# Flame Moss on Stainless Steel Mesh



## Rony11 (Jan 21, 2012)

I have mosses both on stainless steel mesh and driftwood. If u want to transfer the moss from the mesh to driftwood u have to cut loose the thread/plastic or silicon fishing line that's holding the moss in place. 
I've see in very few layout's aquascapers have used moss along with mesh placed forcibly between driftwood crevices. But these aquascapers usually have a lot of diff.plants and moss is used to give a certain effect. 
Its possible to bend the stainless steel mesh to a desired shape with effort.

I have grown moss on mesh with CO2+good lights (help moss grow quicker) and later cut off the desired quantity and attached to a driftwood.

Round pellia on a stainless steel mesh held in place with a black strechable net.
https://picasaweb.google.com/lh/photo/enyDiDllxU-91Zsub3j0tcA4Ra27aEbbzN3nEXfptJ4?feat=directlink
And the same round pellia tied on driftwood placed on the right side of the tank.
https://picasaweb.google.com/lh/photo/OZ-Zp99mILnO96FCEwQvEcA4Ra27aEbbzN3nEXfptJ4?feat=directlink


----------



## Dugsul808 (Jul 30, 2012)

I also have moss going on both drift wood and mesh. But it's totally up to you of what to want to do. Just like what Ronny said if your mesh can be bent to fit on your drift wood go for it. Either than that your moss should be good when you take if off the mesh.


----------



## golfer_d (Oct 3, 2012)

Thanks!

I am thinking I will just keep it on the mesh for now although I hope it fills out a bit more so I can't see the edges of the mesh.

Would it hurt the moss if I pushed the mesh into the substrate a little bit to try and cover the edges?!


----------



## golfer_d (Oct 3, 2012)

...


----------



## Dugsul808 (Jul 30, 2012)

golfer_d said:


> Thanks!
> 
> I am thinking I will just keep it on the mesh for now although I hope it fills out a bit more so I can't see the edges of the mesh.
> 
> Would it hurt the moss if I pushed the mesh into the substrate a little bit to try and cover the edges?!

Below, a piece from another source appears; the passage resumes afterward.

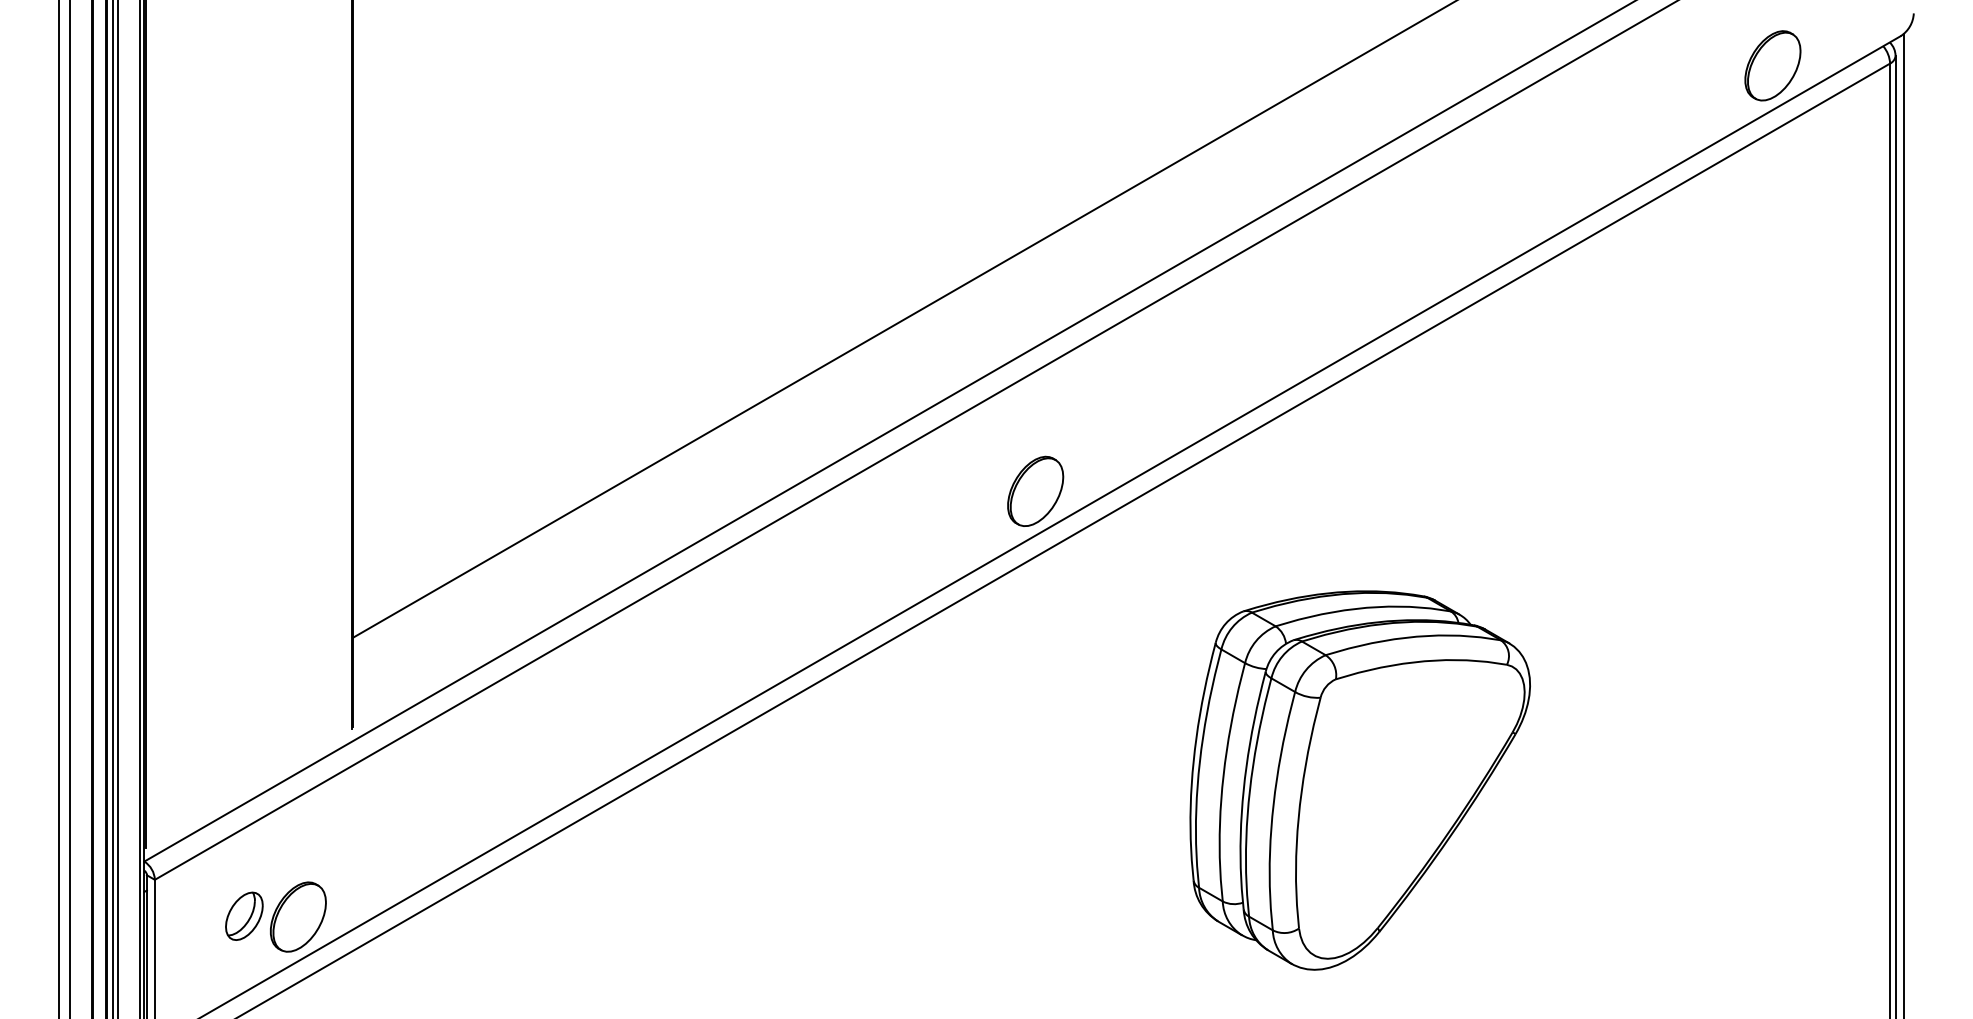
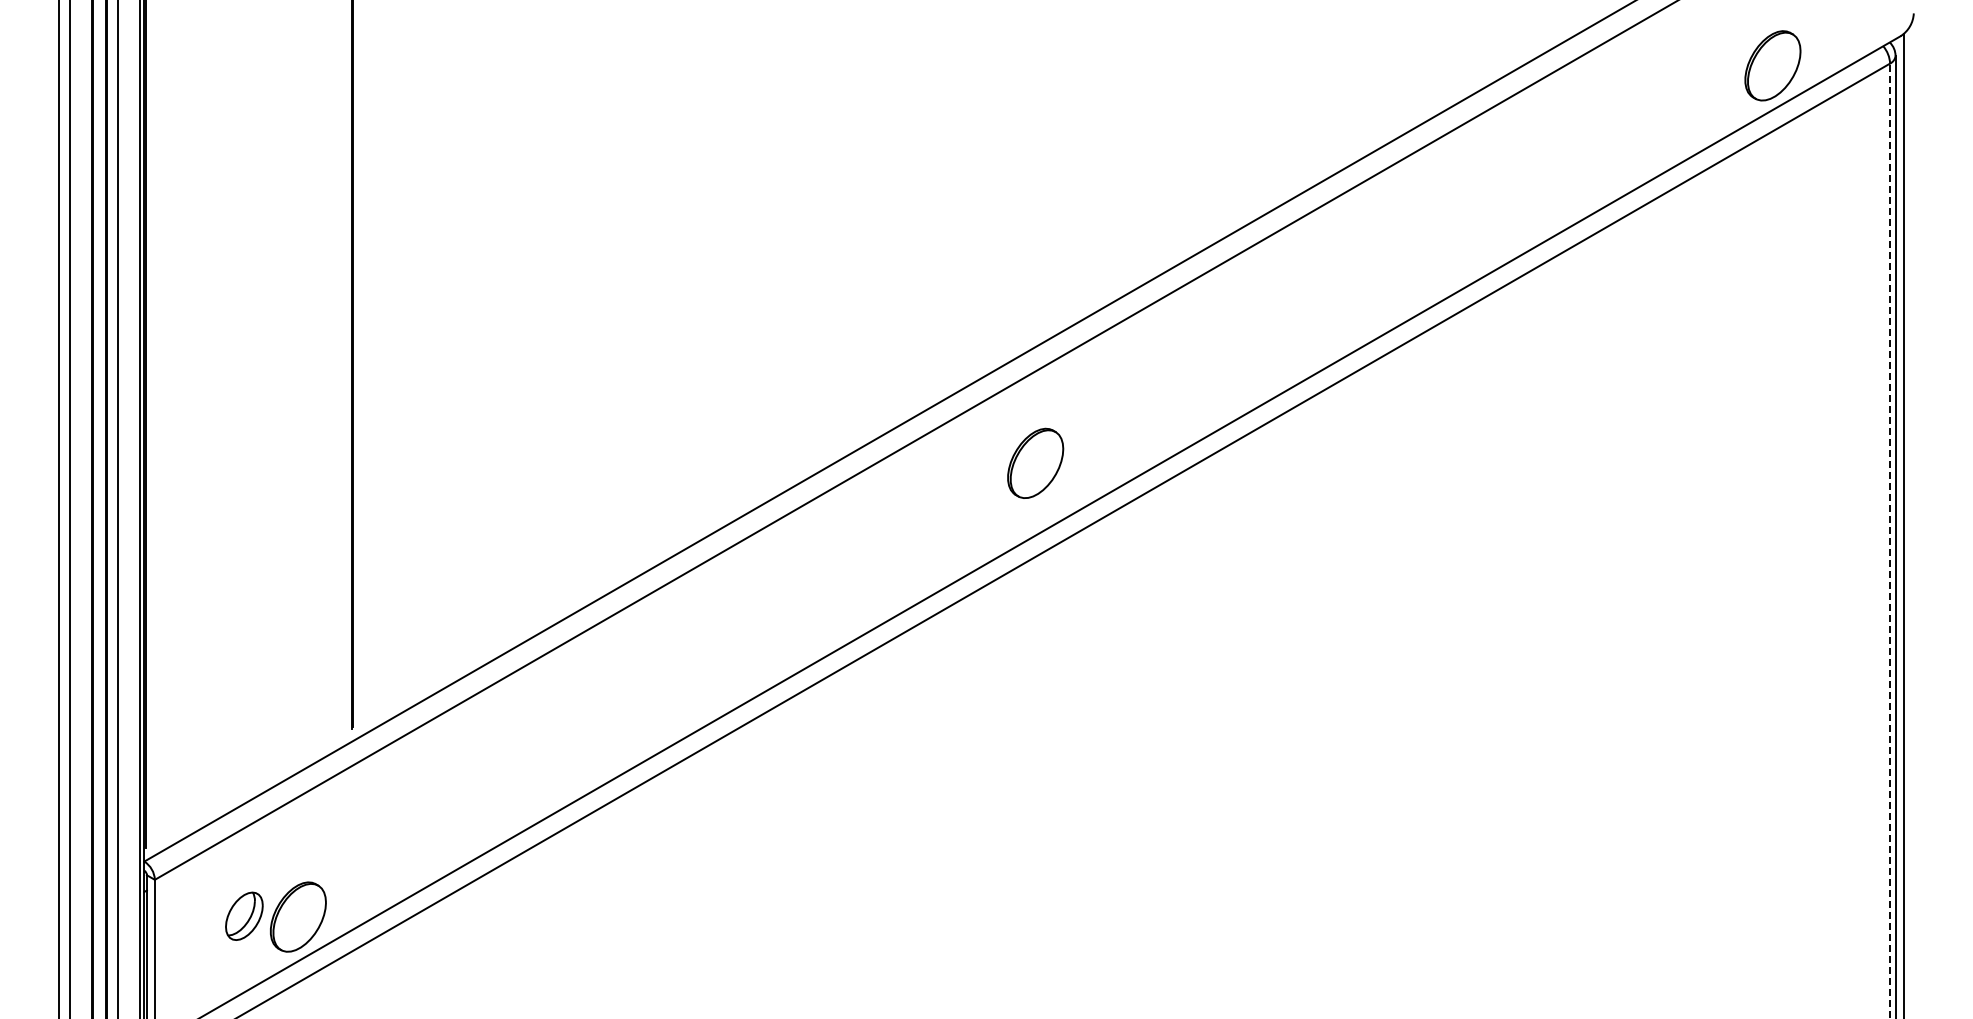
line at (903, 319): present -> none
part at (1035, 490) position: (1035, 490) -> (1035, 462)
line at (112, 508): present -> none
line at (1890, 540): solid -> dashed
part at (1359, 780): present -> none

Just dash a little substrate on the edges. Or you can just push it in. That will be fine won't hurt your moss at all.


----------



## umdterps96 (Oct 21, 2010)

you can just trim the moss and tie the trimmings to the wood. The moss on the mesh will grow back and you will have some growing on the wood.


----------



## golfer_d (Oct 3, 2012)

Thanks for the info.

I wasn't sure if I was supposed to trim this kind of moss or not. The middle portion of it is growing taller than the outer edges so I was looking online to see if I could level it off a bit and use the trimmings elsewhere. I guess the trimmings really don't have "roots" and should keep growing?


----------



## umdterps96 (Oct 21, 2010)

you can trim moss just like cutting grass...there are many methods for attaching it to the wood...you can use thread, fishing line or super glue.


----------



## golfer_d (Oct 3, 2012)

I have some java moss tied to a rock using fishing line but I wasn't sure about the flame moss given how it grows....didn't want to kill it but trying some of that stuff without getting info first.

Thanks!


----------